In ascolto della parola

Domenica 27 settembre

Dal Vangelo secondo Matteo (Mt 21,28-32)

In quel tempo, Gesù disse ai capi dei sacerdoti e agli anziani del popolo: «Che ve ne pare? Un uomo aveva due figli. Si rivolse al primo e disse: “Figlio, oggi va’ a lavorare nella vigna”. Ed egli rispose: “Non ne ho voglia”. Ma poi si pentì e vi andò. Si rivolse al secondo e disse lo stesso. Ed egli rispose: “Sì, signore”. Ma non vi andò. Chi dei due ha compiuto la volontà del padre?». Risposero: «Il primo».

E Gesù disse loro: «In verità io vi dico: i pubblicani e le prostitute vi passano avanti nel regno di Dio. Giovanni infatti venne a voi sulla via della giustizia, e non gli avete creduto; i pubblicani e le prostitute invece gli hanno creduto. Voi, al contrario, avete visto queste cose, ma poi non vi siete nemmeno pentiti così da credergli».

Commento

Sin dalle prime battute del Vangelo di Matteo il lietmotiv è chiaro: “Convertitevi, perché il regno dei cieli è vicino”. Gesù ammonisce gli interlocutori di ieri e di oggi: “Giovanni venne a voi sulla via della giustizia, e non vi siete nemmeno pentiti così da credergli”.

• Cosa è cambiato in noi che ascoltiamo la Buona Novella?

• A che punto è la nostra conversione?

• «Il non credente che è in me inquieta il credente che è in me e viceversa?» (C. M. Martini)

• Come ci sentiamo interpellati dalla Parola del Signore e cosa provoca in noi? Gesù ci guarda con gli occhi del Padre e, come nella parabola odierna, ci chiama FIGLI, così pure i capi dei sacerdoti e i farisei, che chiama in causa e a cui parla in prima persona e in forma alquanto diretta. Gesù ci invita a collaborare alla Sua opera di giustizia: l’adesione personale al progetto di Dio per quel Regno di giustizia e di pace in cui sia data a tutti la stessa dignità di figli amati.

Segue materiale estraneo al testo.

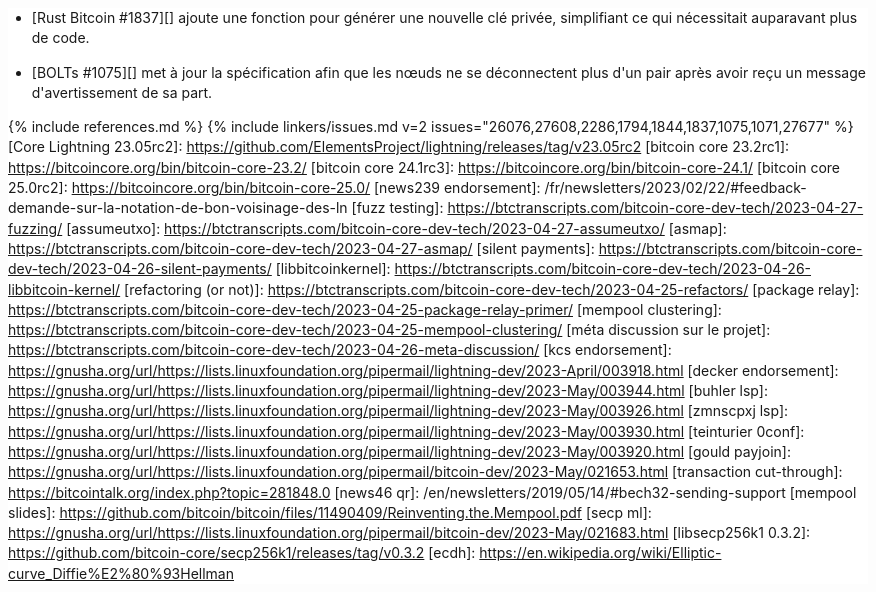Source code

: - [Rust Bitcoin #1837][] ajoute une fonction pour générer une nouvelle clé privée,
  simplifiant ce qui nécessitait auparavant plus de code.

- [BOLTs #1075][] met à jour la spécification afin que les nœuds ne se déconnectent
  plus d'un pair après avoir reçu un message d'avertissement de sa part.

{% include references.md %}
{% include linkers/issues.md v=2 issues="26076,27608,2286,1794,1844,1837,1075,1071,27677" %}
[Core Lightning 23.05rc2]: https://github.com/ElementsProject/lightning/releases/tag/v23.05rc2
[bitcoin core 23.2rc1]: https://bitcoincore.org/bin/bitcoin-core-23.2/
[bitcoin core 24.1rc3]: https://bitcoincore.org/bin/bitcoin-core-24.1/
[bitcoin core 25.0rc2]: https://bitcoincore.org/bin/bitcoin-core-25.0/
[news239 endorsement]: /fr/newsletters/2023/02/22/#feedback-demande-sur-la-notation-de-bon-voisinage-des-ln
[fuzz testing]: https://btctranscripts.com/bitcoin-core-dev-tech/2023-04-27-fuzzing/
[assumeutxo]: https://btctranscripts.com/bitcoin-core-dev-tech/2023-04-27-assumeutxo/
[asmap]: https://btctranscripts.com/bitcoin-core-dev-tech/2023-04-27-asmap/
[silent payments]: https://btctranscripts.com/bitcoin-core-dev-tech/2023-04-26-silent-payments/
[libbitcoinkernel]: https://btctranscripts.com/bitcoin-core-dev-tech/2023-04-26-libbitcoin-kernel/
[refactoring (or not)]: https://btctranscripts.com/bitcoin-core-dev-tech/2023-04-25-refactors/
[package relay]: https://btctranscripts.com/bitcoin-core-dev-tech/2023-04-25-package-relay-primer/
[mempool clustering]: https://btctranscripts.com/bitcoin-core-dev-tech/2023-04-25-mempool-clustering/
[méta discussion sur le projet]: https://btctranscripts.com/bitcoin-core-dev-tech/2023-04-26-meta-discussion/
[kcs endorsement]: https://gnusha.org/url/https://lists.linuxfoundation.org/pipermail/lightning-dev/2023-April/003918.html
[decker endorsement]: https://gnusha.org/url/https://lists.linuxfoundation.org/pipermail/lightning-dev/2023-May/003944.html
[buhler lsp]: https://gnusha.org/url/https://lists.linuxfoundation.org/pipermail/lightning-dev/2023-May/003926.html
[zmnscpxj lsp]: https://gnusha.org/url/https://lists.linuxfoundation.org/pipermail/lightning-dev/2023-May/003930.html
[teinturier 0conf]: https://gnusha.org/url/https://lists.linuxfoundation.org/pipermail/lightning-dev/2023-May/003920.html
[gould payjoin]: https://gnusha.org/url/https://lists.linuxfoundation.org/pipermail/bitcoin-dev/2023-May/021653.html
[transaction cut-through]: https://bitcointalk.org/index.php?topic=281848.0
[news46 qr]: /en/newsletters/2019/05/14/#bech32-sending-support
[mempool slides]: https://github.com/bitcoin/bitcoin/files/11490409/Reinventing.the.Mempool.pdf
[secp ml]: https://gnusha.org/url/https://lists.linuxfoundation.org/pipermail/bitcoin-dev/2023-May/021683.html
[libsecp256k1 0.3.2]: https://github.com/bitcoin-core/secp256k1/releases/tag/v0.3.2
[ecdh]: https://en.wikipedia.org/wiki/Elliptic-curve_Diffie%E2%80%93Hellman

• Dove sono le nostre responsabilità? Siamo chiamati ad avere cura di questo mondo e a metterci al lavoro per il bene della nostra ‘casa comune’ (‘Laudato sì’), nonostante le nostre possibili resistenze, stanchezze, incapacità. Nonostante la voglia di girarmi dall’altro lato quando suona la sveglia o lo “smart work” che talvolta preferisco rispetto al rischio di metterci la faccia e sporcarmi le mani nella vigna del mondo dove sono invitato a dare il mio contributo.

“Convertitevi”, è questo il tempo della vendemmia, di raccogliere i frutti buoni di chi ha lavorato per noi e che riceviamo come dono: da non aspettarci però che ci sia un corriere a portarcelo. Il contenuto del dono è come quel contratto a tempo indeterminato che attendiamo con trepidazione, e che nella situazione evangelica proposta, ha a che fare con la vigna del Regno. L’unico ‘credito’ che ci è richiesto è il seguente: “Non fate nulla per rivalità o vanagloria, ma ciascuno di voi, con tutta umiltà, consideri gli altri superiori a se stesso. Ciascuno non cerchi l’interesse proprio, ma anche quello degli altri” (Fil 2,1-11) Se pure dovessimo ‘sgarrare’ da questa modalità evangelica, non c’è ombra di condanna. Siamo figli e tali rimaniamo nell’abbraccio di misericordia del Padre, perché il nostro desiderio di gioia piena è anzitutto il Suo per ognuno di noi. Come dice Papa Francesco, “non siamo mera “forza-lavoro”, ma ognuno di noi è chiamato ad essere un costruttore che partecipa con tutto sé stesso all’edificazione della comunità”. “Si, Signore!”. È giusto ciò che chiedi nella parabola della nostra vita, sbadata o sbandata che sia: da quel ‘si’ con cui balbetteremo il nostro desiderio di corrisponderti, Tu continuerai a raddrizzare i nostri sentieri e a donarci frutti abbondanti di misericordia, giustizia e fedeltà.